[DOCUMENT TEXT Boundary: Start]

- Diocese: Diocese of Worcester
- Appointed: March 9, 2004
- Installed: May 14, 2004
- Predecessor: Daniel Patrick Reilly
- Previous post: Auxiliary Bishop of Providence (1999–2004)

Orders
- Ordination: May 27, 1978 by Kenneth Anthony Angell
- Consecration: February 22, 1999 by Kenneth Anthony Angell, Robert Edward Mulvee, and Louis Edward Gelineau

Personal details
- Born: July 5, 1951 (age 75) Providence, Rhode Island, U.S.
- Education: Catholic University of America (BA, MA) University of Toronto (MDiv) Pontifical Gregorian University (STL, STD)
- Motto: Christus veritatis splendor (Christ shines truth)

= Robert Joseph McManus =

American prelate

Robert Joseph McManus (born July 5, 1951) is an American prelate of the Catholic Church who has been bishop of the Diocese of Worcester in Massachusetts since 2004. He was an auxiliary bishop of the Diocese of Providence in Rhode Island from 1999 to 2004.

[DOCUMENT TEXT Boundary: End]

TASK REQUIREMENTS –
1: In the records, starting at the line containing "Подсолнечники декоративные" and ending at the last line of the records, swap "Розы" for "Пионы" and write those lines out again with nothing else altered.
2: Carry on the article about Bishop Robert Joseph McManus, picking up after its final sentence.

[ENTRIES PROVIDED Boundary: Start]

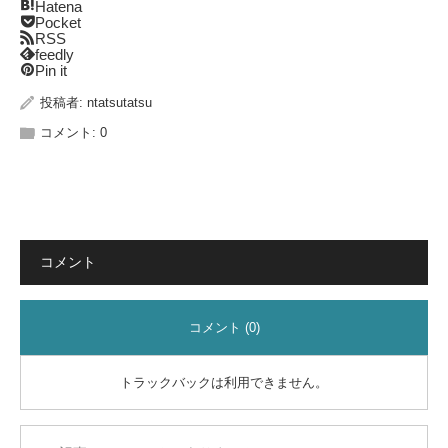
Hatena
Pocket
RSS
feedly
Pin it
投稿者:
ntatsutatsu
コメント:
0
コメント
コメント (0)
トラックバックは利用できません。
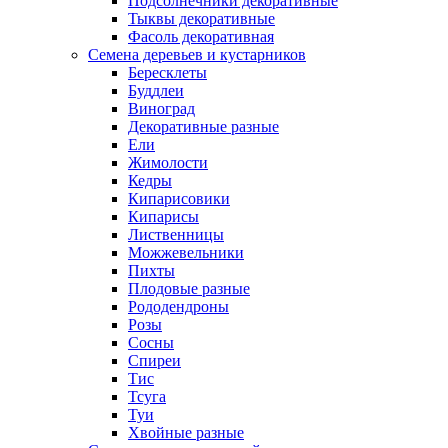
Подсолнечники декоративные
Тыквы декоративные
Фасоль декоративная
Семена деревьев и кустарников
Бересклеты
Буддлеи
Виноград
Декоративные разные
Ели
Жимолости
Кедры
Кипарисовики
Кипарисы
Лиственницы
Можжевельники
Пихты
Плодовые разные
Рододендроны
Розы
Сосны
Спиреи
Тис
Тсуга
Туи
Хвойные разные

[ENTRIES PROVIDED Boundary: End]

OUTPUTS IN ORDER –
1:
Подсолнечники декоративные
Тыквы декоративные
Фасоль декоративная
Семена деревьев и кустарников
Бересклеты
Буддлеи
Виноград
Декоративные разные
Ели
Жимолости
Кедры
Кипарисовики
Кипарисы
Лиственницы
Можжевельники
Пихты
Плодовые разные
Рододендроны
Пионы
Сосны
Спиреи
Тис
Тсуга
Туи
Хвойные разные

2:
==Biography==

=== Early life and education ===
Robert McManus was born on July 5, 1951, in Providence, Rhode Island, to Edward and Helen (née King) McManus. He grew up in the Providence area, graduating from Blessed Sacrament School and Our Lady of Providence Seminary high school in Warwick, Rhode Island.

After graduating from high school, McManus entered Catholic University of America in Washington, D.C., obtaining a bachelor's degree and a master's degree. He then began attending the Toronto School of Theology of the University of Toronto in 1974, earning a Master of Divinity degree. After his ordination as deacon and earning a Licentiate of Sacred Theology and a Doctor of Sacred Theology from Pontifical Gregorian University, McManus served for a year as deacon at Our Lady of Mercy Parish in East Greenwich, Rhode Island.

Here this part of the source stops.